» **WHAT THE TASK ASKS**: Below are the records; retype them exactly and omit each picture.

· · ·

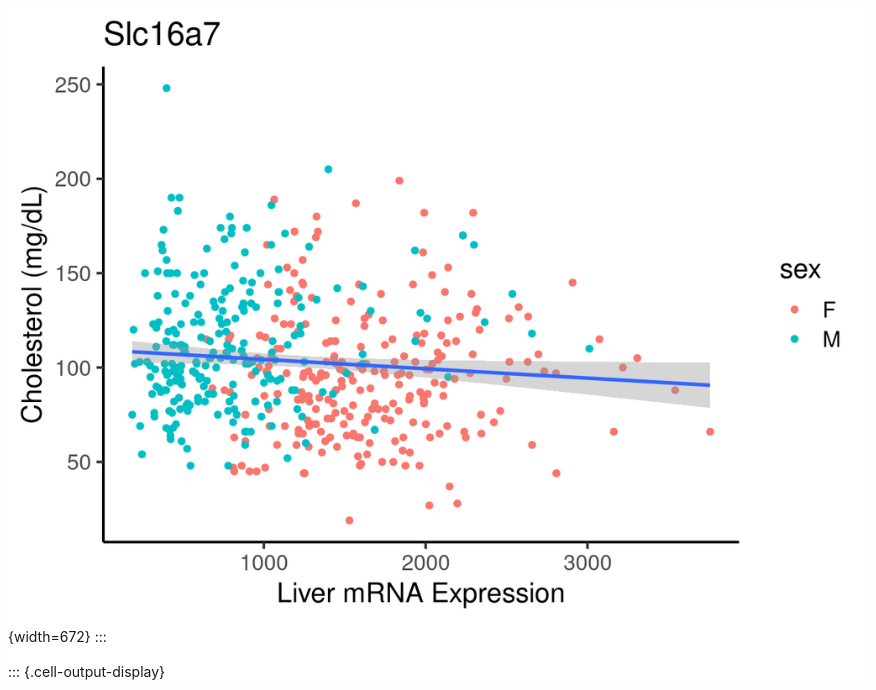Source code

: ![](liver-mRNA-cholesterol-analyses_files/figure-html/plots-58.png){width=672}
:::

::: {.cell-output-display}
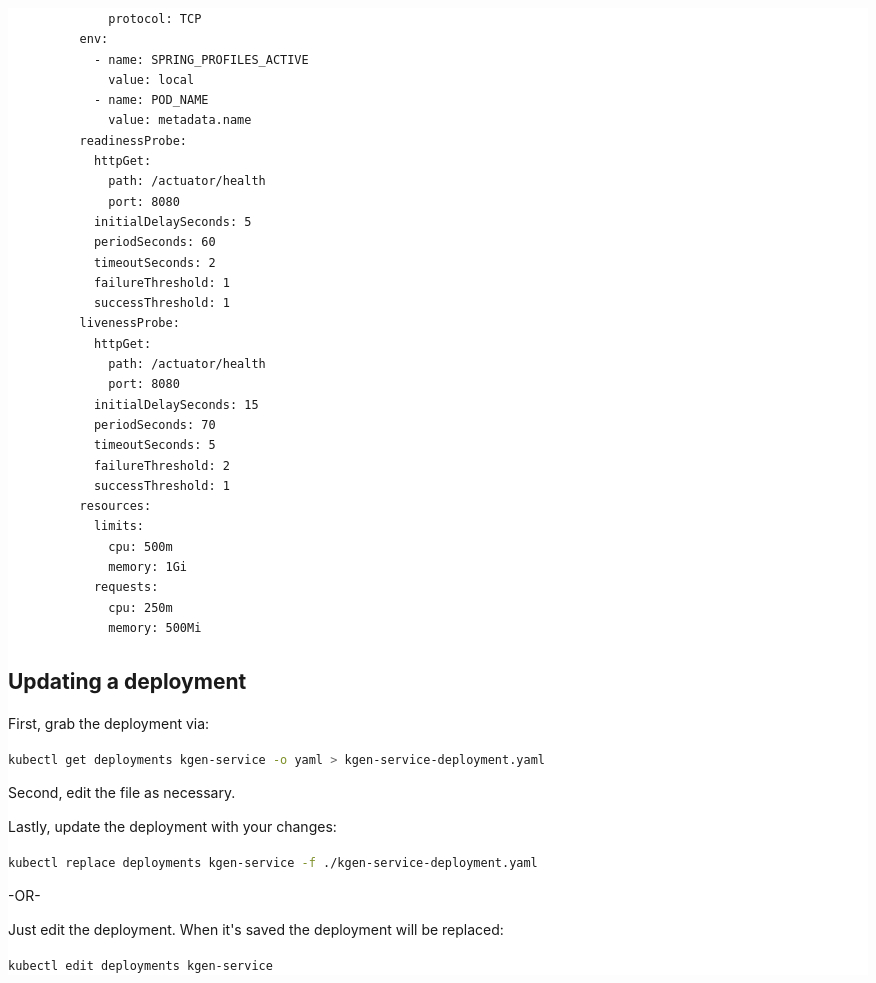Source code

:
 ```
              protocol: TCP
          env:
            - name: SPRING_PROFILES_ACTIVE
              value: local
            - name: POD_NAME
              value: metadata.name
          readinessProbe:
            httpGet:
              path: /actuator/health
              port: 8080
            initialDelaySeconds: 5
            periodSeconds: 60
            timeoutSeconds: 2
            failureThreshold: 1
            successThreshold: 1
          livenessProbe:
            httpGet:
              path: /actuator/health
              port: 8080
            initialDelaySeconds: 15
            periodSeconds: 70
            timeoutSeconds: 5
            failureThreshold: 2
            successThreshold: 1
          resources:
            limits:
              cpu: 500m
              memory: 1Gi
            requests:
              cpu: 250m
              memory: 500Mi
```

## Updating a deployment

First, grab the deployment via:
```bash
kubectl get deployments kgen-service -o yaml > kgen-service-deployment.yaml
```
Second, edit the file as necessary.

Lastly, update the deployment with your changes:
```bash
kubectl replace deployments kgen-service -f ./kgen-service-deployment.yaml
```
-OR-

Just edit the deployment. When it's saved the deployment will be replaced:

```bash
kubectl edit deployments kgen-service
```
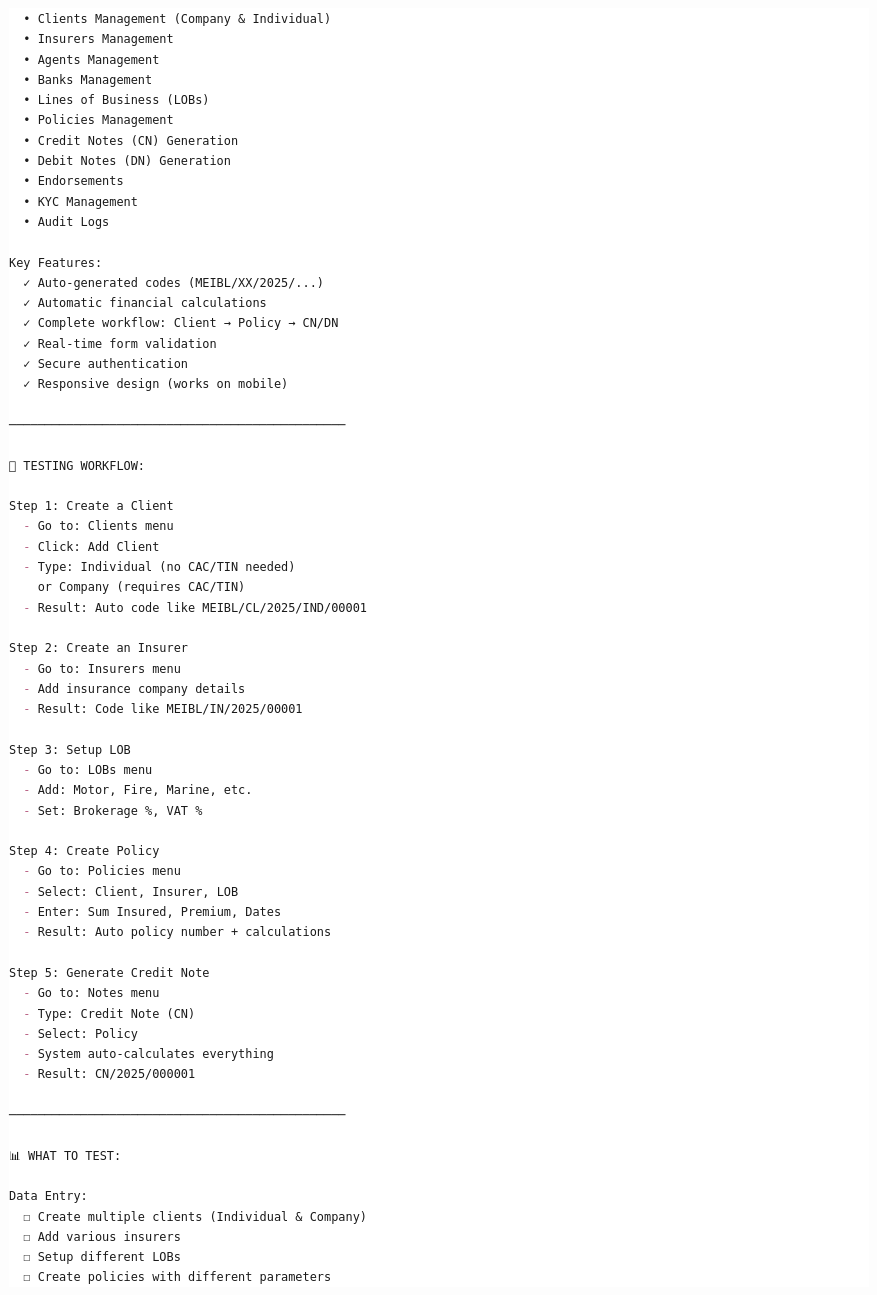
 ```markdown
  • Clients Management (Company & Individual)
  • Insurers Management
  • Agents Management
  • Banks Management
  • Lines of Business (LOBs)
  • Policies Management
  • Credit Notes (CN) Generation
  • Debit Notes (DN) Generation
  • Endorsements
  • KYC Management
  • Audit Logs

Key Features:
  ✓ Auto-generated codes (MEIBL/XX/2025/...)
  ✓ Automatic financial calculations
  ✓ Complete workflow: Client → Policy → CN/DN
  ✓ Real-time form validation
  ✓ Secure authentication
  ✓ Responsive design (works on mobile)

───────────────────────────────────────────────

🎯 TESTING WORKFLOW:

Step 1: Create a Client
  - Go to: Clients menu
  - Click: Add Client
  - Type: Individual (no CAC/TIN needed)
    or Company (requires CAC/TIN)
  - Result: Auto code like MEIBL/CL/2025/IND/00001

Step 2: Create an Insurer
  - Go to: Insurers menu
  - Add insurance company details
  - Result: Code like MEIBL/IN/2025/00001

Step 3: Setup LOB
  - Go to: LOBs menu
  - Add: Motor, Fire, Marine, etc.
  - Set: Brokerage %, VAT %

Step 4: Create Policy
  - Go to: Policies menu
  - Select: Client, Insurer, LOB
  - Enter: Sum Insured, Premium, Dates
  - Result: Auto policy number + calculations

Step 5: Generate Credit Note
  - Go to: Notes menu
  - Type: Credit Note (CN)
  - Select: Policy
  - System auto-calculates everything
  - Result: CN/2025/000001

───────────────────────────────────────────────

📊 WHAT TO TEST:

Data Entry:
  ☐ Create multiple clients (Individual & Company)
  ☐ Add various insurers
  ☐ Setup different LOBs
  ☐ Create policies with different parameters
```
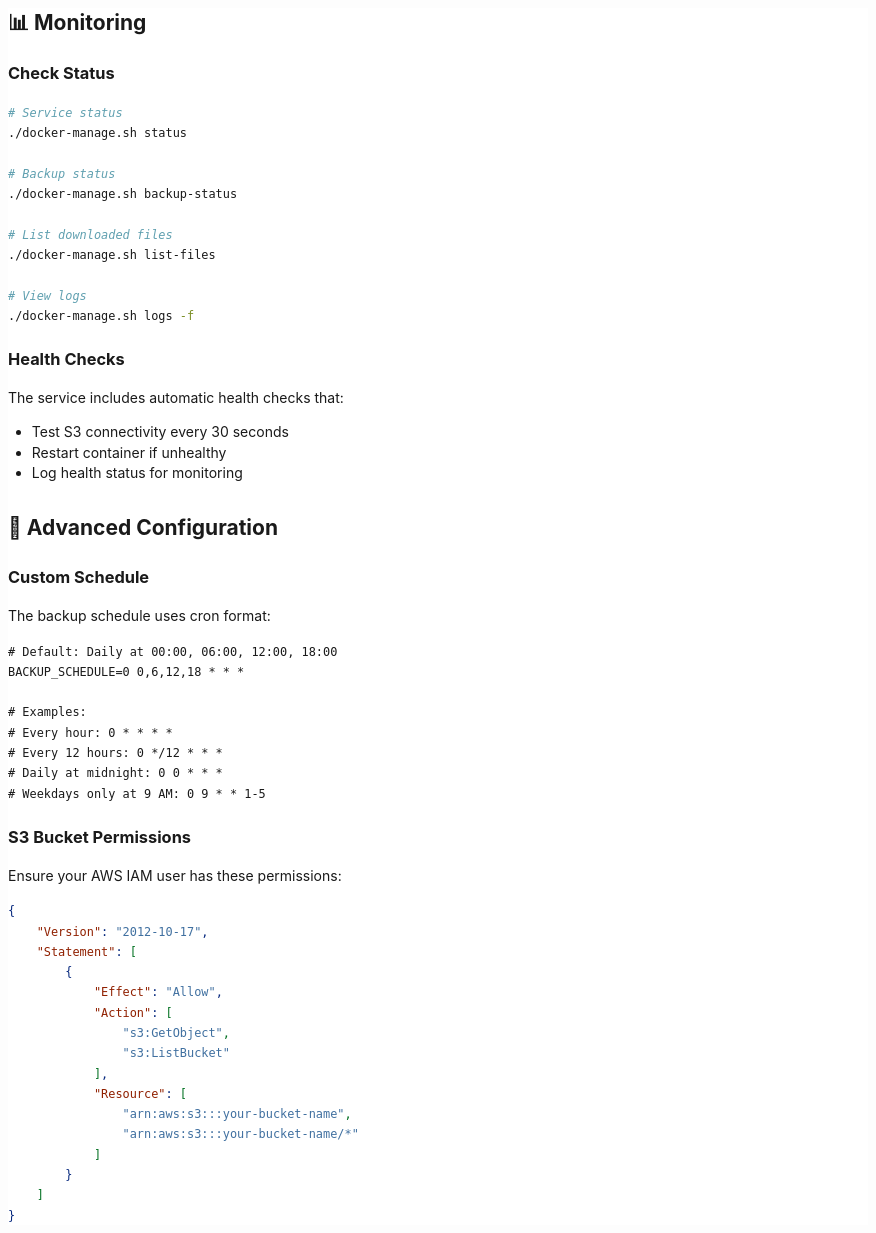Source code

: ## 📊 Monitoring

### Check Status
```bash
# Service status
./docker-manage.sh status

# Backup status
./docker-manage.sh backup-status

# List downloaded files
./docker-manage.sh list-files

# View logs
./docker-manage.sh logs -f
```

### Health Checks
The service includes automatic health checks that:
- Test S3 connectivity every 30 seconds
- Restart container if unhealthy
- Log health status for monitoring

## 🔧 Advanced Configuration

### Custom Schedule
The backup schedule uses cron format:
```env
# Default: Daily at 00:00, 06:00, 12:00, 18:00
BACKUP_SCHEDULE=0 0,6,12,18 * * *

# Examples:
# Every hour: 0 * * * *
# Every 12 hours: 0 */12 * * *
# Daily at midnight: 0 0 * * *
# Weekdays only at 9 AM: 0 9 * * 1-5
```

### S3 Bucket Permissions
Ensure your AWS IAM user has these permissions:
```json
{
    "Version": "2012-10-17",
    "Statement": [
        {
            "Effect": "Allow",
            "Action": [
                "s3:GetObject",
                "s3:ListBucket"
            ],
            "Resource": [
                "arn:aws:s3:::your-bucket-name",
                "arn:aws:s3:::your-bucket-name/*"
            ]
        }
    ]
}
```
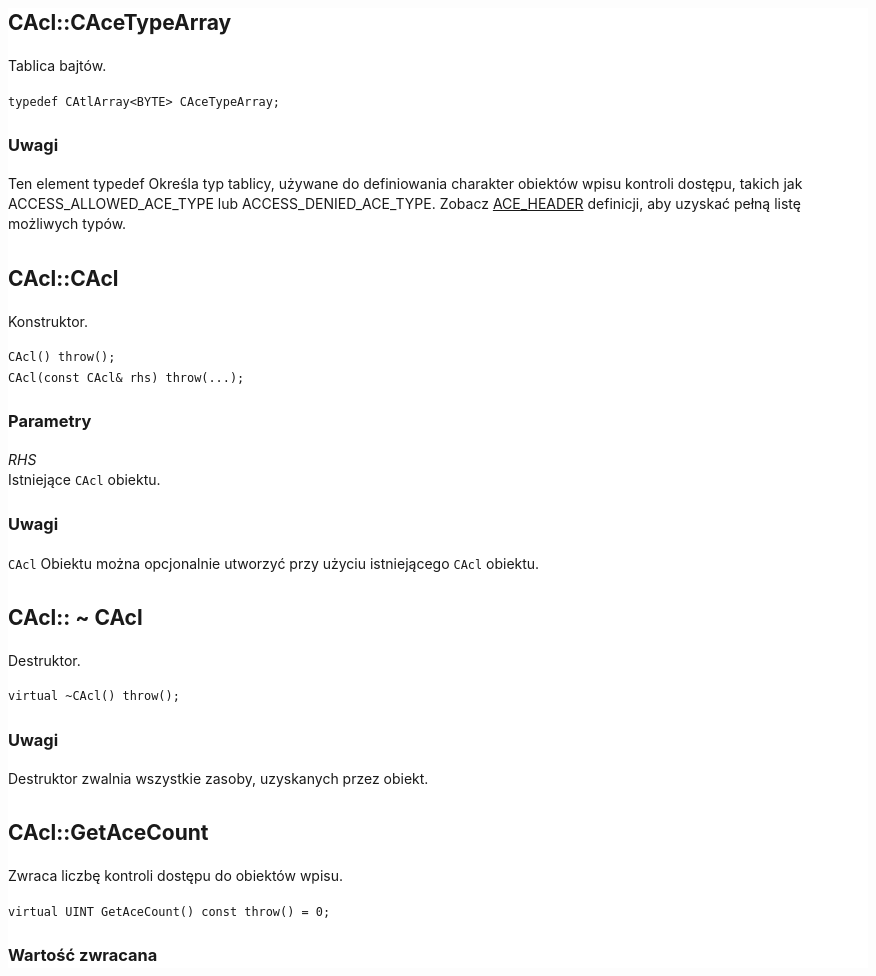 ##  <a name="cacetypearray"></a>  CAcl::CAceTypeArray

Tablica bajtów.

```
typedef CAtlArray<BYTE> CAceTypeArray;
```

### <a name="remarks"></a>Uwagi

Ten element typedef Określa typ tablicy, używane do definiowania charakter obiektów wpisu kontroli dostępu, takich jak ACCESS_ALLOWED_ACE_TYPE lub ACCESS_DENIED_ACE_TYPE. Zobacz [ACE_HEADER](/windows/desktop/api/winnt/ns-winnt-_ace_header) definicji, aby uzyskać pełną listę możliwych typów.

##  <a name="cacl"></a>  CAcl::CAcl

Konstruktor.

```
CAcl() throw();
CAcl(const CAcl& rhs) throw(...);
```

### <a name="parameters"></a>Parametry

*RHS*<br/>
Istniejące `CAcl` obiektu.

### <a name="remarks"></a>Uwagi

`CAcl` Obiektu można opcjonalnie utworzyć przy użyciu istniejącego `CAcl` obiektu.

##  <a name="dtor"></a>  CAcl:: ~ CAcl

Destruktor.

```
virtual ~CAcl() throw();
```

### <a name="remarks"></a>Uwagi

Destruktor zwalnia wszystkie zasoby, uzyskanych przez obiekt.

##  <a name="getacecount"></a>  CAcl::GetAceCount

Zwraca liczbę kontroli dostępu do obiektów wpisu.

```
virtual UINT GetAceCount() const throw() = 0;
```

### <a name="return-value"></a>Wartość zwracana

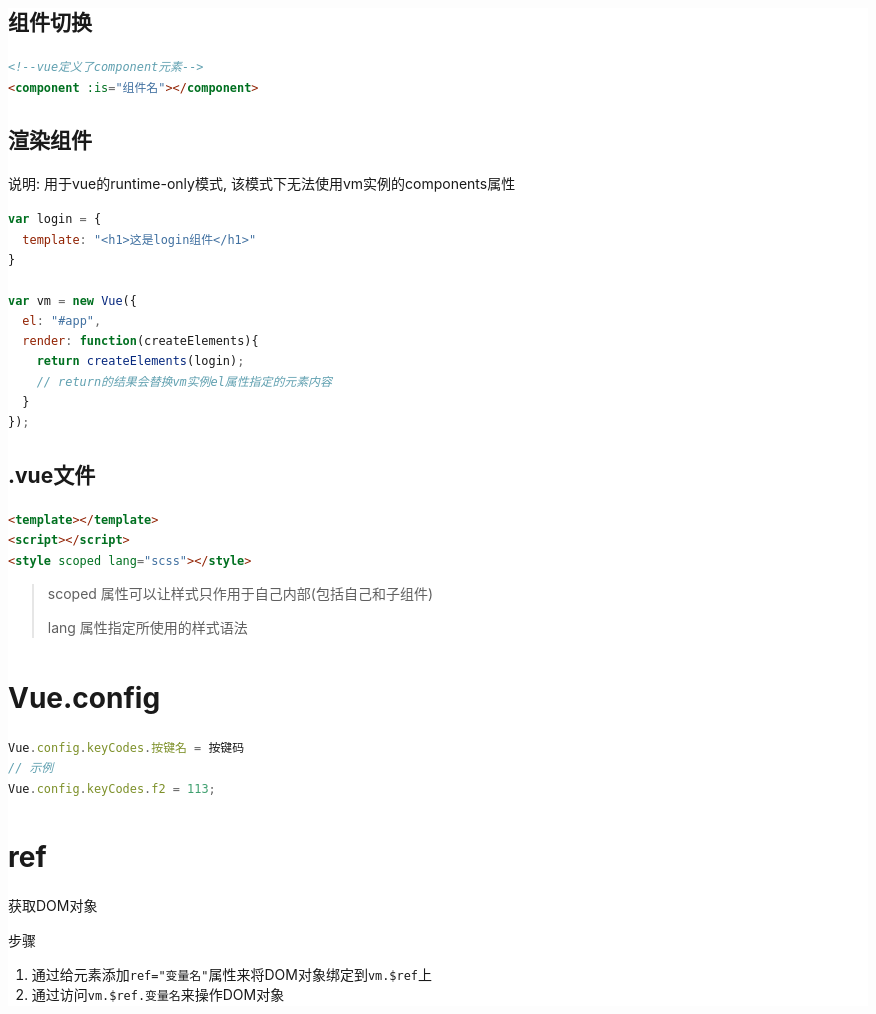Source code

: ## 组件切换

```html
<!--vue定义了component元素-->
<component :is="组件名"></component>
```

## 渲染组件

说明: 用于vue的runtime-only模式, 该模式下无法使用vm实例的components属性

```js
var login = {
  template: "<h1>这是login组件</h1>"
}

var vm = new Vue({
  el: "#app",
  render: function(createElements){
    return createElements(login);
    // return的结果会替换vm实例el属性指定的元素内容
  }
});
```

## .vue文件

```html
<template></template>
<script></script>
<style scoped lang="scss"></style>
```

> scoped 属性可以让样式只作用于自己内部(包括自己和子组件)
>
> lang 属性指定所使用的样式语法

# Vue.config

```js
Vue.config.keyCodes.按键名 = 按键码
// 示例
Vue.config.keyCodes.f2 = 113;
```

# ref

获取DOM对象

步骤

1. 通过给元素添加`ref="变量名"`属性来将DOM对象绑定到`vm.$ref`上
2. 通过访问`vm.$ref.变量名`来操作DOM对象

· · ·

» **REPLY TO THE TASK**:
Source code

: ![](liver-mRNA-cholesterol-analyses_files/figure-html/plots-58.png){width=672}
:::

::: {.cell-output-display}
Source code

:
 ```
              protocol: TCP
          env:
            - name: SPRING_PROFILES_ACTIVE
              value: local
            - name: POD_NAME
              value: metadata.name
          readinessProbe:
            httpGet:
              path: /actuator/health
              port: 8080
            initialDelaySeconds: 5
            periodSeconds: 60
            timeoutSeconds: 2
            failureThreshold: 1
            successThreshold: 1
          livenessProbe:
            httpGet:
              path: /actuator/health
              port: 8080
            initialDelaySeconds: 15
            periodSeconds: 70
            timeoutSeconds: 5
            failureThreshold: 2
            successThreshold: 1
          resources:
            limits:
              cpu: 500m
              memory: 1Gi
            requests:
              cpu: 250m
              memory: 500Mi
```

## Updating a deployment

First, grab the deployment via:
```bash
kubectl get deployments kgen-service -o yaml > kgen-service-deployment.yaml
```
Second, edit the file as necessary.

Lastly, update the deployment with your changes:
```bash
kubectl replace deployments kgen-service -f ./kgen-service-deployment.yaml
```
-OR-

Just edit the deployment. When it's saved the deployment will be replaced:

```bash
kubectl edit deployments kgen-service
```
 ```markdown
  • Clients Management (Company & Individual)
  • Insurers Management
  • Agents Management
  • Banks Management
  • Lines of Business (LOBs)
  • Policies Management
  • Credit Notes (CN) Generation
  • Debit Notes (DN) Generation
  • Endorsements
  • KYC Management
  • Audit Logs

Key Features:
  ✓ Auto-generated codes (MEIBL/XX/2025/...)
  ✓ Automatic financial calculations
  ✓ Complete workflow: Client → Policy → CN/DN
  ✓ Real-time form validation
  ✓ Secure authentication
  ✓ Responsive design (works on mobile)

───────────────────────────────────────────────

🎯 TESTING WORKFLOW:

Step 1: Create a Client
  - Go to: Clients menu
  - Click: Add Client
  - Type: Individual (no CAC/TIN needed)
    or Company (requires CAC/TIN)
  - Result: Auto code like MEIBL/CL/2025/IND/00001

Step 2: Create an Insurer
  - Go to: Insurers menu
  - Add insurance company details
  - Result: Code like MEIBL/IN/2025/00001

Step 3: Setup LOB
  - Go to: LOBs menu
  - Add: Motor, Fire, Marine, etc.
  - Set: Brokerage %, VAT %

Step 4: Create Policy
  - Go to: Policies menu
  - Select: Client, Insurer, LOB
  - Enter: Sum Insured, Premium, Dates
  - Result: Auto policy number + calculations

Step 5: Generate Credit Note
  - Go to: Notes menu
  - Type: Credit Note (CN)
  - Select: Policy
  - System auto-calculates everything
  - Result: CN/2025/000001

───────────────────────────────────────────────

📊 WHAT TO TEST:

Data Entry:
  ☐ Create multiple clients (Individual & Company)
  ☐ Add various insurers
  ☐ Setup different LOBs
  ☐ Create policies with different parameters
```
Source code

: ## 📊 Monitoring

### Check Status
```bash
# Service status
./docker-manage.sh status

# Backup status
./docker-manage.sh backup-status

# List downloaded files
./docker-manage.sh list-files

# View logs
./docker-manage.sh logs -f
```

### Health Checks
The service includes automatic health checks that:
- Test S3 connectivity every 30 seconds
- Restart container if unhealthy
- Log health status for monitoring

## 🔧 Advanced Configuration

### Custom Schedule
The backup schedule uses cron format:
```env
# Default: Daily at 00:00, 06:00, 12:00, 18:00
BACKUP_SCHEDULE=0 0,6,12,18 * * *

# Examples:
# Every hour: 0 * * * *
# Every 12 hours: 0 */12 * * *
# Daily at midnight: 0 0 * * *
# Weekdays only at 9 AM: 0 9 * * 1-5
```

### S3 Bucket Permissions
Ensure your AWS IAM user has these permissions:
```json
{
    "Version": "2012-10-17",
    "Statement": [
        {
            "Effect": "Allow",
            "Action": [
                "s3:GetObject",
                "s3:ListBucket"
            ],
            "Resource": [
                "arn:aws:s3:::your-bucket-name",
                "arn:aws:s3:::your-bucket-name/*"
            ]
        }
    ]
}
```
 ##  <a name="cacetypearray"></a>  CAcl::CAceTypeArray

Tablica bajtów.

```
typedef CAtlArray<BYTE> CAceTypeArray;
```

### <a name="remarks"></a>Uwagi

Ten element typedef Określa typ tablicy, używane do definiowania charakter obiektów wpisu kontroli dostępu, takich jak ACCESS_ALLOWED_ACE_TYPE lub ACCESS_DENIED_ACE_TYPE. Zobacz [ACE_HEADER](/windows/desktop/api/winnt/ns-winnt-_ace_header) definicji, aby uzyskać pełną listę możliwych typów.

##  <a name="cacl"></a>  CAcl::CAcl

Konstruktor.

```
CAcl() throw();
CAcl(const CAcl& rhs) throw(...);
```

### <a name="parameters"></a>Parametry

*RHS*<br/>
Istniejące `CAcl` obiektu.

### <a name="remarks"></a>Uwagi

`CAcl` Obiektu można opcjonalnie utworzyć przy użyciu istniejącego `CAcl` obiektu.

##  <a name="dtor"></a>  CAcl:: ~ CAcl

Destruktor.

```
virtual ~CAcl() throw();
```

### <a name="remarks"></a>Uwagi

Destruktor zwalnia wszystkie zasoby, uzyskanych przez obiekt.

##  <a name="getacecount"></a>  CAcl::GetAceCount

Zwraca liczbę kontroli dostępu do obiektów wpisu.

```
virtual UINT GetAceCount() const throw() = 0;
```

### <a name="return-value"></a>Wartość zwracana

Source code

: ## 组件切换

```html
<!--vue定义了component元素-->
<component :is="组件名"></component>
```

## 渲染组件

说明: 用于vue的runtime-only模式, 该模式下无法使用vm实例的components属性

```js
var login = {
  template: "<h1>这是login组件</h1>"
}

var vm = new Vue({
  el: "#app",
  render: function(createElements){
    return createElements(login);
    // return的结果会替换vm实例el属性指定的元素内容
  }
});
```

## .vue文件

```html
<template></template>
<script></script>
<style scoped lang="scss"></style>
```

> scoped 属性可以让样式只作用于自己内部(包括自己和子组件)
>
> lang 属性指定所使用的样式语法

# Vue.config

```js
Vue.config.keyCodes.按键名 = 按键码
// 示例
Vue.config.keyCodes.f2 = 113;
```

# ref

获取DOM对象

步骤

1. 通过给元素添加`ref="变量名"`属性来将DOM对象绑定到`vm.$ref`上
2. 通过访问`vm.$ref.变量名`来操作DOM对象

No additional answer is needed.